On day seven, Joe is convinced that he will die, but he is desperate not to die alone and drags himself towards the camp, hoping that Simon and Richard have not left. In reality, the two have burned Joe's clothes as a symbolic "goodbye" gesture and are preparing to leave in the morning. Around midday, Joe finds water, which saves his life and re-fuels his body. He drinks litres and litres of it, vomiting, urinating, at the edge of his humanness. He continues down the mountain until nightfall, when he reaches a rocky spot where he chooses to die, overcome by exhaustion and confusion caused by starvation and trauma. It begins to snow, and Joe is ready to die. Suddenly, a strange smell alerts Joe that he is in the latrine area of the base camp! He begins to scream "SIMON!" repeatedly until Simon and Richard hear him and come to find him, unable to believe that he is alive. Joe is saved. The film ends with a written statement telling the viewer that Joe lost one third of his bodyweight in the ordeal, and that it took two years and six operations until he could climb again. Apparently Simon received a great deal of criticism for his actions on the mountain, but Joe continues to defend him. No one has ever successfully repeated Simon and Joe's climb to the summit of Siula Grande.
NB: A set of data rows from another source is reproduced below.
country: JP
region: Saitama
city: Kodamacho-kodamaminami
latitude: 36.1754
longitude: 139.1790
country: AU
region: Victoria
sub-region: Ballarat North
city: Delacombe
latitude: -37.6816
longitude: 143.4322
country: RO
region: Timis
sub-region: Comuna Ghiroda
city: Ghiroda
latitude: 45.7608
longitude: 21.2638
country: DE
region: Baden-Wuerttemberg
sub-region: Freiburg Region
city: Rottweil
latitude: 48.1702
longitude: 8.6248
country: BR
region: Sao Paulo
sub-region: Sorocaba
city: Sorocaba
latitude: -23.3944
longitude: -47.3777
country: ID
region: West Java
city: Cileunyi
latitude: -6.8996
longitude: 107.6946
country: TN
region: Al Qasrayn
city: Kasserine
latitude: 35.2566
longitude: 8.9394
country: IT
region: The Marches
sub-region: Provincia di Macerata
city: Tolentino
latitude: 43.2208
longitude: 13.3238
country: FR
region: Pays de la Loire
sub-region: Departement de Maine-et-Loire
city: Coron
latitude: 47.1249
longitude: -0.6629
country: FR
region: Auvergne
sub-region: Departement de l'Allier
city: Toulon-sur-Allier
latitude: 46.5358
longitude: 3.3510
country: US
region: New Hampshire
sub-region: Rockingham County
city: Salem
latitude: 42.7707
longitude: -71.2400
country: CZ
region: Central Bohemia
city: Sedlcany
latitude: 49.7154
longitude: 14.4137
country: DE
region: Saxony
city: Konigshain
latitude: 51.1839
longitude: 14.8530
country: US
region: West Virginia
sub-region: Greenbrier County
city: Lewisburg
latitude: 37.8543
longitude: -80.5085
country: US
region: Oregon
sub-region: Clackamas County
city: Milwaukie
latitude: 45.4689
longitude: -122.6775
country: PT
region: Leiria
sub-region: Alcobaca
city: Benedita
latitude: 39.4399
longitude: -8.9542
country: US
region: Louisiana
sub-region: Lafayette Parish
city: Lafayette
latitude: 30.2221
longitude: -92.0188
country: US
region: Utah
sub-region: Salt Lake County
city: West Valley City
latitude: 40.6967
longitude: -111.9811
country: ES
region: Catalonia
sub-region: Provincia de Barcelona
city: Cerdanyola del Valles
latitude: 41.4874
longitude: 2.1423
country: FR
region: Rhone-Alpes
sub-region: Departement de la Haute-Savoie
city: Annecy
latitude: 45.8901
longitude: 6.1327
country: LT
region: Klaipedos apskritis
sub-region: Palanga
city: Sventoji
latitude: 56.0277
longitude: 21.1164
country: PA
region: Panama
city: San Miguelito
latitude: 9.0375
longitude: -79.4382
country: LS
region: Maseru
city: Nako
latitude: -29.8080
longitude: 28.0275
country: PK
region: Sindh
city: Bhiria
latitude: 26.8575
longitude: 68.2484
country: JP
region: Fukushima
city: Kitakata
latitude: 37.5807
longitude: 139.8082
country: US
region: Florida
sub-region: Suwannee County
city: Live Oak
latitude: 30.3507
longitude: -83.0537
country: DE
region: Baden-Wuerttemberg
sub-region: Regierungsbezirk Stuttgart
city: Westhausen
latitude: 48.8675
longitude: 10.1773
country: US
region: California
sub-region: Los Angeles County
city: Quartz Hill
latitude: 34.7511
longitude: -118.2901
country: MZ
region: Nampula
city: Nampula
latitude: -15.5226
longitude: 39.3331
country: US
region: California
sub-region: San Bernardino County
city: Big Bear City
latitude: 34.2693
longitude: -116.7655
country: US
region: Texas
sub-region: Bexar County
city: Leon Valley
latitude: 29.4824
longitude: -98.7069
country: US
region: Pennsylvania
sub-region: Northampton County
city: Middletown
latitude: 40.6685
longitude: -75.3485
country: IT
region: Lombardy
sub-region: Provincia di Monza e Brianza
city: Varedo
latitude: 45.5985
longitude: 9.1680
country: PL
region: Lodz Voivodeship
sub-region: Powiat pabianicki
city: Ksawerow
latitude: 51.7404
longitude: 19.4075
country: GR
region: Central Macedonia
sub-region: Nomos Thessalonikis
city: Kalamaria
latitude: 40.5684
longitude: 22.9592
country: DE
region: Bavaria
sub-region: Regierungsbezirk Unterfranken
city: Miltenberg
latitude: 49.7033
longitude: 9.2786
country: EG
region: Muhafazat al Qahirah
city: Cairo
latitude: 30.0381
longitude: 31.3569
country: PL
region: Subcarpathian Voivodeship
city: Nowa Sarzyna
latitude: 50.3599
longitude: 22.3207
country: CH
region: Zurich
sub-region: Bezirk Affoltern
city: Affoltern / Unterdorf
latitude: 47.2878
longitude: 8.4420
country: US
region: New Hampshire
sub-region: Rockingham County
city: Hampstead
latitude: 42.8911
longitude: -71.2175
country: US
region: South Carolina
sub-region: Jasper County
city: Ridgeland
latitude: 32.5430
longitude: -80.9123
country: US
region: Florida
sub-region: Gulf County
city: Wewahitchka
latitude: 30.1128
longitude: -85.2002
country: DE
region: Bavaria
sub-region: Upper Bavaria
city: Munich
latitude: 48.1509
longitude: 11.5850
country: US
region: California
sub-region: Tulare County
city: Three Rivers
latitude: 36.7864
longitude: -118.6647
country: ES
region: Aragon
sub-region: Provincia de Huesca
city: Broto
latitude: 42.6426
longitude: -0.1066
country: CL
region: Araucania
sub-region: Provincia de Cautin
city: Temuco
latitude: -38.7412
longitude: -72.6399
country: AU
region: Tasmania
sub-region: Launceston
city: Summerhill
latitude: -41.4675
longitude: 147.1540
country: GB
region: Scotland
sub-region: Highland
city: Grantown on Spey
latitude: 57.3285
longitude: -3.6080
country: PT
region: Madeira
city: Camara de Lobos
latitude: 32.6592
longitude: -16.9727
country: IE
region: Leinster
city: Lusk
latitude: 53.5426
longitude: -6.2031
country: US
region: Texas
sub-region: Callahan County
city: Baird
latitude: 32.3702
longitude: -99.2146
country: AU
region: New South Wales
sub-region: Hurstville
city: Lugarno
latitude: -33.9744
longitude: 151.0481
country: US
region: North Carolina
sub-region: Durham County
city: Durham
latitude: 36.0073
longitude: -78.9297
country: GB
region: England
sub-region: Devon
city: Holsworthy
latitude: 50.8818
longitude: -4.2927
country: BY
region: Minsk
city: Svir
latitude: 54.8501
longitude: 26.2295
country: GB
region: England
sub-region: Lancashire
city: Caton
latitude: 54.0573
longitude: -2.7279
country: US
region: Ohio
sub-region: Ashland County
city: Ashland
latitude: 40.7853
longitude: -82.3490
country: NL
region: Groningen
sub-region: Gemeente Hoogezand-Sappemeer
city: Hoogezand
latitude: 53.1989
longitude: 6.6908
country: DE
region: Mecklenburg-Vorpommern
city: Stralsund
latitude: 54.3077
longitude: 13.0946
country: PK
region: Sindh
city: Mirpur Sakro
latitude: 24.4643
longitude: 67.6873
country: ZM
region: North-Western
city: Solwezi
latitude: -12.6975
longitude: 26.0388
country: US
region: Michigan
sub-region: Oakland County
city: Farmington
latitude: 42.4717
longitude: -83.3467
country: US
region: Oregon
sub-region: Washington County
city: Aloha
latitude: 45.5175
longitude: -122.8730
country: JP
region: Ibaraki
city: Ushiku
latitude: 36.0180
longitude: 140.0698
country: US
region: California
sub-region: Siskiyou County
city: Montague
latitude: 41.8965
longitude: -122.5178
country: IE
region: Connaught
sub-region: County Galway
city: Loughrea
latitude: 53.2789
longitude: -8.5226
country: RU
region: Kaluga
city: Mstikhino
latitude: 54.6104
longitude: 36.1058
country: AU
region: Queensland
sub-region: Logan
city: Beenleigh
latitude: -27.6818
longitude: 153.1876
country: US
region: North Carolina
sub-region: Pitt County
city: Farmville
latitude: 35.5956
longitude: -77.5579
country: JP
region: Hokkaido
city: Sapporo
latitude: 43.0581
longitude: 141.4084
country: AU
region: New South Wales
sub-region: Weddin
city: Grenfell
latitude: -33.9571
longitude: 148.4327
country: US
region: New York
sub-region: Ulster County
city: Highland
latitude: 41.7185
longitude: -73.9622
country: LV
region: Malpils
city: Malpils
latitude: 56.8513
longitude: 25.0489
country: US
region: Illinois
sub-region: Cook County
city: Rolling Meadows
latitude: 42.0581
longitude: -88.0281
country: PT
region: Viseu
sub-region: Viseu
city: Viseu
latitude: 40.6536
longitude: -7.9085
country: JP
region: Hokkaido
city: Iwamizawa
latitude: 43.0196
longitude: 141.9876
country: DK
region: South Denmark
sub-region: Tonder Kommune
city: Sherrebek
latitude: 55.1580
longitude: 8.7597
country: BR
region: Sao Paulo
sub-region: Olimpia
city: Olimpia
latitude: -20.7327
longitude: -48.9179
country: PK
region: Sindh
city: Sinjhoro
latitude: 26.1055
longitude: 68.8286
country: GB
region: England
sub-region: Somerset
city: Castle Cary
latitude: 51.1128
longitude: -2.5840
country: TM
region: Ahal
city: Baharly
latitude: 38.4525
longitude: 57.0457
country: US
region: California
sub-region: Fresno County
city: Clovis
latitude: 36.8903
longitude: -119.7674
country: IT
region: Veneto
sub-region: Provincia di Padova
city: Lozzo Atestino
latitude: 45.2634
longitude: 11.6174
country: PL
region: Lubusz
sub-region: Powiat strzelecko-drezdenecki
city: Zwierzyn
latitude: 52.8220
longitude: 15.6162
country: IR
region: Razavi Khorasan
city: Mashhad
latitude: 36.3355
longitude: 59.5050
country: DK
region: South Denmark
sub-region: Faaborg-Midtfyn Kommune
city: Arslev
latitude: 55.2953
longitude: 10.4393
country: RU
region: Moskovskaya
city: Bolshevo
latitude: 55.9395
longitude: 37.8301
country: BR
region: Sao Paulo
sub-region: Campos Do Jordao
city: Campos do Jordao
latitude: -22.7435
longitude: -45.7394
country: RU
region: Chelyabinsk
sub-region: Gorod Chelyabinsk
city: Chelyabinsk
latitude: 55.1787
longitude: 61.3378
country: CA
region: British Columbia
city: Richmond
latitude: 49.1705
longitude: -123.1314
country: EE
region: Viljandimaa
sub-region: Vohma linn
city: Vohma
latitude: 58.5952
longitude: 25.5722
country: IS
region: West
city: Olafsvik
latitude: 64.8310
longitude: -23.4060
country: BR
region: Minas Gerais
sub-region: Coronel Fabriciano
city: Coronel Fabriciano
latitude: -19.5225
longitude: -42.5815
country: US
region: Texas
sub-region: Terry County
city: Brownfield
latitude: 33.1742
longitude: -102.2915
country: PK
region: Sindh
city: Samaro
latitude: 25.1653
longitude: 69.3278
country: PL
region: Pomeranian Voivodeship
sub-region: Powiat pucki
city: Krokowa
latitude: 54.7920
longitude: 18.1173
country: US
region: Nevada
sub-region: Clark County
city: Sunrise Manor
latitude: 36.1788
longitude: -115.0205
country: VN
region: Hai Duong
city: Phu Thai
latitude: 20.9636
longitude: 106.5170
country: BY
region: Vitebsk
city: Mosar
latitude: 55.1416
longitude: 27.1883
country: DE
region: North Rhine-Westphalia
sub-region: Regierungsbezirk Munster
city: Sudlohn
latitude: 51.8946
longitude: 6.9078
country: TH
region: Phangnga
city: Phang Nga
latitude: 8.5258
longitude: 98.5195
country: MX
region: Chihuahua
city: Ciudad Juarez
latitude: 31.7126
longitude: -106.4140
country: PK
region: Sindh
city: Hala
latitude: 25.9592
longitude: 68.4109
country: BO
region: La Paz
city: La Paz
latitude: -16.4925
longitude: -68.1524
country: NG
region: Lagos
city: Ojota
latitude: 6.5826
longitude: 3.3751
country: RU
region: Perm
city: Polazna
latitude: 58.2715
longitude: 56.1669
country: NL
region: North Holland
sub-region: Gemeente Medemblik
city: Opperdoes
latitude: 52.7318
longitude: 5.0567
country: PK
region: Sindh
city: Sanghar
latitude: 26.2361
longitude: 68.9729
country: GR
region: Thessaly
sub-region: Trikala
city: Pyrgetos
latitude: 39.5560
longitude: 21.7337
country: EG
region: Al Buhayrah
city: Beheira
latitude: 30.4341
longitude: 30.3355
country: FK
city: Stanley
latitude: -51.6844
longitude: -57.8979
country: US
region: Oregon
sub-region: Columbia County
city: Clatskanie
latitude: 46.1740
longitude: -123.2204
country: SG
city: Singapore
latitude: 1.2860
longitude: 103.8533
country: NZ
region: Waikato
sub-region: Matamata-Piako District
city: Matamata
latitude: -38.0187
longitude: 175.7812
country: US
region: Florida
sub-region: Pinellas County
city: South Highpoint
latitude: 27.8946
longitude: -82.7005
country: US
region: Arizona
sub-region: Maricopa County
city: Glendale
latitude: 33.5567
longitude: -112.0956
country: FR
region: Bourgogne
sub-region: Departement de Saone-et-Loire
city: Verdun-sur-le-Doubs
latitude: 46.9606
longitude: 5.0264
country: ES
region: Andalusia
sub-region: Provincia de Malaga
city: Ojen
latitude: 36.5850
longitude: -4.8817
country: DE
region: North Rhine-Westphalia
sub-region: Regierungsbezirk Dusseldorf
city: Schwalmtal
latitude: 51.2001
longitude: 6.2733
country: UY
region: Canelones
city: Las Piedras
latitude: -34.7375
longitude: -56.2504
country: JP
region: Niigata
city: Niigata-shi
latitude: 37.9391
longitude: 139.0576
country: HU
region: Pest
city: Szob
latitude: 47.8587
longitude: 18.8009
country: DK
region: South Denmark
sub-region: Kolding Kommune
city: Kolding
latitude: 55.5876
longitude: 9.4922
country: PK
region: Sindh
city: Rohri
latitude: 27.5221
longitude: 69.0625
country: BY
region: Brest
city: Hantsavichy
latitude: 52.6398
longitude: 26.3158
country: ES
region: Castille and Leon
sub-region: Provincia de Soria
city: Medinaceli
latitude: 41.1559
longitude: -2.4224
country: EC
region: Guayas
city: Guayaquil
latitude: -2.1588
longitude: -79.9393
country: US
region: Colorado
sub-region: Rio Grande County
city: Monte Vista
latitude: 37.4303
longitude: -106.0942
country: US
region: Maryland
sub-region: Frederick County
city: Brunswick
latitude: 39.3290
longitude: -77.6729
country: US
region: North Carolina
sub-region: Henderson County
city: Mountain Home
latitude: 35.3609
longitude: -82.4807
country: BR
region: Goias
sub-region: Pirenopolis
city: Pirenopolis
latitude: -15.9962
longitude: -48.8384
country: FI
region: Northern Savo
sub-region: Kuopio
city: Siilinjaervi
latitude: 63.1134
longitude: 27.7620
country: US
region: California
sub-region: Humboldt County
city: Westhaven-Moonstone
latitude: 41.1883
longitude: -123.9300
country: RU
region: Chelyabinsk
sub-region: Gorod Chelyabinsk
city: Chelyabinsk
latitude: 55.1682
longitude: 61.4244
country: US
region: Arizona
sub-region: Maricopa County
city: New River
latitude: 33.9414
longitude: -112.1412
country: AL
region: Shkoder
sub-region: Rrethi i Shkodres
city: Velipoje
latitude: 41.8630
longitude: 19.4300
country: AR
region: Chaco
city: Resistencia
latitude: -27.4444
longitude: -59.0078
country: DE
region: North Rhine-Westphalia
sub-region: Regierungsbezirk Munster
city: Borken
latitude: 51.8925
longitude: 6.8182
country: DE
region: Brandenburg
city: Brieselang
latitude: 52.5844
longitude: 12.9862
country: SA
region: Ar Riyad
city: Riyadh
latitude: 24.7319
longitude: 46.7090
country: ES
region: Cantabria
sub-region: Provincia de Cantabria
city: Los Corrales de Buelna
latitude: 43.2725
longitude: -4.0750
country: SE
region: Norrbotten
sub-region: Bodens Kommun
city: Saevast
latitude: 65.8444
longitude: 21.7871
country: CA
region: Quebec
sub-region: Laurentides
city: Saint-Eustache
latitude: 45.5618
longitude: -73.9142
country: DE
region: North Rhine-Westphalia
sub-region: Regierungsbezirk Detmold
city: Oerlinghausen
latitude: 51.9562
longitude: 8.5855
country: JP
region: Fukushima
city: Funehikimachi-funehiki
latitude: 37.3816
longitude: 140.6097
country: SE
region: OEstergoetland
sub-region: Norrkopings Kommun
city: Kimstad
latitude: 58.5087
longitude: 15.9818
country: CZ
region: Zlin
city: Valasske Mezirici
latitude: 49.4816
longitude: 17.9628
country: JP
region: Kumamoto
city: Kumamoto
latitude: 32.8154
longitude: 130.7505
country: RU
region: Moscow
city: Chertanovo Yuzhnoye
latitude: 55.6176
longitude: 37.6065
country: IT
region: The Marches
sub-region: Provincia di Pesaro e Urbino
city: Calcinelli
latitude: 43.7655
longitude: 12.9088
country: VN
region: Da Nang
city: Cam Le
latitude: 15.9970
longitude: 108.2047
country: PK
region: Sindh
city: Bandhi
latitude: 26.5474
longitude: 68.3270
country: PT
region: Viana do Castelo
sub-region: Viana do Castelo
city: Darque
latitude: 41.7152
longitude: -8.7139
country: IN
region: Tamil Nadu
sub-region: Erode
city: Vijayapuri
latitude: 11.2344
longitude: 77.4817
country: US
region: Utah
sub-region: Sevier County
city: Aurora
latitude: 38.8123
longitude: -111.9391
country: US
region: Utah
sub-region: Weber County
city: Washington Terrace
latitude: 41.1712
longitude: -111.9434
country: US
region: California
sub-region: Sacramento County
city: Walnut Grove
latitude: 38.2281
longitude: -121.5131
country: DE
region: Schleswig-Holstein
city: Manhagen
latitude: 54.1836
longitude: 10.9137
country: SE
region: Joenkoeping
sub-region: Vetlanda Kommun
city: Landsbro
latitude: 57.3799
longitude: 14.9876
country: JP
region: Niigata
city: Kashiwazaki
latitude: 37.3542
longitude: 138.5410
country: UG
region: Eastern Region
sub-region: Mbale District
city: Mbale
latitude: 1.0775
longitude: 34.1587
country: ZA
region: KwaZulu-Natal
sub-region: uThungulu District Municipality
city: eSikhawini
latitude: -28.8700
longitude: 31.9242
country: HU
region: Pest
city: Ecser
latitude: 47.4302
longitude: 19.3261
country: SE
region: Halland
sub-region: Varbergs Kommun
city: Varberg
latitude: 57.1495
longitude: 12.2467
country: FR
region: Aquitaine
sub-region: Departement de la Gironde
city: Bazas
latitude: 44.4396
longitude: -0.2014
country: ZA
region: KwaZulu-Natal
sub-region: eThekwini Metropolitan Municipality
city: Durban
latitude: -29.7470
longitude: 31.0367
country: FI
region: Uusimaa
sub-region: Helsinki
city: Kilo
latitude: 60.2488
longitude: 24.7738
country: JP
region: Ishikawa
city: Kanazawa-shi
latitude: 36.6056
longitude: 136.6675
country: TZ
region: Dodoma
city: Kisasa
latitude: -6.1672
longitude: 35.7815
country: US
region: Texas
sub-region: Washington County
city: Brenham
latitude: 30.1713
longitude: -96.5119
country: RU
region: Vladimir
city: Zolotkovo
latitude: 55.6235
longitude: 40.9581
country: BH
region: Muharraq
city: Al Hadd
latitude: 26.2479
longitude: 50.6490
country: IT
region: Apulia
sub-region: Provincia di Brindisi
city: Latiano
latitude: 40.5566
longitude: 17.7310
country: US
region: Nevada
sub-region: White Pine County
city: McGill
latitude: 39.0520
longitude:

The Peruvian Andes in the film are portrayed in all their white jagged grandeur. Their grandeur is a malignant, threatening one. They are volatile and treacherous, with sudden storms and avalaches endangering the climbers with every step. The vast hostility of Siula Grande commands the climbers to stay away, that any attempt to conquer the mountain will result in certain death. But the climbers, with their disregard for the power of nature, are eager to have victory over the mountain. In the end, Siula Grande wins; although Joe and Simon have summited the peak, they have done so at an astronomical cost, the cost of losing their humanness and their trust in eachother. These European and North American men who think that they can conquer the world risk their lives to beat nature, unlike the South Americans, who respect and fear nature. In the end, the Andes will break any men who try to beat them, remaining hostile, proud, and omnipotent.